Emails of centrist French presidential candidate's team hacked, altered


PARIS

French presidential candidate Emmanuel Macron’s team said it has been the victim of a “massive” cyber attack and that its documents have been distributed via social networks.

Macron’s team said in a statement that hackers have mixed fake documents with real ones stolen from the personal and professional email accounts of campaign staff. The campaign said the activities shown by its documents are completely legal.

Centrist independent Macron was leading his nationalist rival Marine Le Pen by a wide margin when campaigning officially ended at midnight on Friday.

Le Pen’s top aide Florian Philippot responded to the leak on Twitter, suggesting the media have avoided scrutinizing Macron thoroughly.

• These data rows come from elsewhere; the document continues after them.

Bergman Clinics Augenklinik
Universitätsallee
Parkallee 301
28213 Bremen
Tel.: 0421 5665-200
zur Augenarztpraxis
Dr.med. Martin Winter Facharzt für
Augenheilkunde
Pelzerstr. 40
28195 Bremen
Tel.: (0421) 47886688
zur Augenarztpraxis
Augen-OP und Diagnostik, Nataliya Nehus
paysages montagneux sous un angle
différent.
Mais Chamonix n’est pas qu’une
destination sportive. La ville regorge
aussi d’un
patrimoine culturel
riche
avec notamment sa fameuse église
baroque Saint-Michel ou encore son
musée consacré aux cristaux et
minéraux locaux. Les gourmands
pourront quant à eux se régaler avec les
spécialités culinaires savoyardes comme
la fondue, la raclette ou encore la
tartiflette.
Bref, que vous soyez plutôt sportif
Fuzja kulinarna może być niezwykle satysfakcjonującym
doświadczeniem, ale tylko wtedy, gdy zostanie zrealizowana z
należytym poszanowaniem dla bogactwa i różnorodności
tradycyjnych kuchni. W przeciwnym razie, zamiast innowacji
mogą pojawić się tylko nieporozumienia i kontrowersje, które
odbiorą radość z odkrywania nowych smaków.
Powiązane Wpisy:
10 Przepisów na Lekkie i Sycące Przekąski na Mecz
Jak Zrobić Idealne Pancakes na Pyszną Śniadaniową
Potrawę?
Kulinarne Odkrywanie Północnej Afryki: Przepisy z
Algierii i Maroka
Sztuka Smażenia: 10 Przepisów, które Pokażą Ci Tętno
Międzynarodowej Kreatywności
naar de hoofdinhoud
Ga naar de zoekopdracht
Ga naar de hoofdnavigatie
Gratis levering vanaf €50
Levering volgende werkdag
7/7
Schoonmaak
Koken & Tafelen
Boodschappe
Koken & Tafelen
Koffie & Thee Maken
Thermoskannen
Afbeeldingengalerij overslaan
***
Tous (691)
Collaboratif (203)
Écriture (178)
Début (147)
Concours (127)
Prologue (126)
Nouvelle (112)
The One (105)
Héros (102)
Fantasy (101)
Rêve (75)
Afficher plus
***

“Will the Macronleaks uncover things that investigative journalism has deliberately killed?” Philippot said in a tweet. “Frightening democratic shipwreck.”

France's election campaign commission is examining the hacking attack, which targeted Macron's political movement.

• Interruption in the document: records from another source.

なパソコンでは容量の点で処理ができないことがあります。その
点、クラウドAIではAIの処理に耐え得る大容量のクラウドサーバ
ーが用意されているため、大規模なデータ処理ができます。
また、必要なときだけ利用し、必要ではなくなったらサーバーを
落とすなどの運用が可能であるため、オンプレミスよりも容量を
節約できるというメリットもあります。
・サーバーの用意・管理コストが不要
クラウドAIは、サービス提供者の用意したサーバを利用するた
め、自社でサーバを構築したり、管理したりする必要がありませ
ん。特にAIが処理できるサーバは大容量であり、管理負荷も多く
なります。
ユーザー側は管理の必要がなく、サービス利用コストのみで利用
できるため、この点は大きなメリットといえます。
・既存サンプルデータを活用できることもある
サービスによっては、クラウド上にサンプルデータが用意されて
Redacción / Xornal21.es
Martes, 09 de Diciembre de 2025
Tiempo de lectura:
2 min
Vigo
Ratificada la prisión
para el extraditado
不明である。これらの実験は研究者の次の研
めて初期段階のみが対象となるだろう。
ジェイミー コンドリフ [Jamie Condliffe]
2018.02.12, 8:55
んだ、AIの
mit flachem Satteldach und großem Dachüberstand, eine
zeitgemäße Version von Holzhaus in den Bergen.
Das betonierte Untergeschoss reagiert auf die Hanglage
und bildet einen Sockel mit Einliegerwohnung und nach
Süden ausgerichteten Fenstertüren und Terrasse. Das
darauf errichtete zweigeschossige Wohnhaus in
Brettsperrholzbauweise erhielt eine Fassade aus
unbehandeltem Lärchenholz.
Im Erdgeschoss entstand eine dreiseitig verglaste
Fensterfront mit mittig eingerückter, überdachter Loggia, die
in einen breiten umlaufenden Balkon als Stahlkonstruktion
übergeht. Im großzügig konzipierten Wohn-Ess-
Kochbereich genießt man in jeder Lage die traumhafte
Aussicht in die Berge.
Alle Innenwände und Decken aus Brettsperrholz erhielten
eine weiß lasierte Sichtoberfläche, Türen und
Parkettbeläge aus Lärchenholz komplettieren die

The commission said it would have a meeting early Saturday to discuss the attack.

It urged French media not to publish the documents, warning that some of them are "probably" fake.

French electoral law imposes a blackout Saturday and most of Sunday on any campaigning and media coverage seen as swaying the election, to allow voters a period of reflection before casting their ballots.

Macron is seen as the favorite going into Sunday's runoff against far-right Le Pen.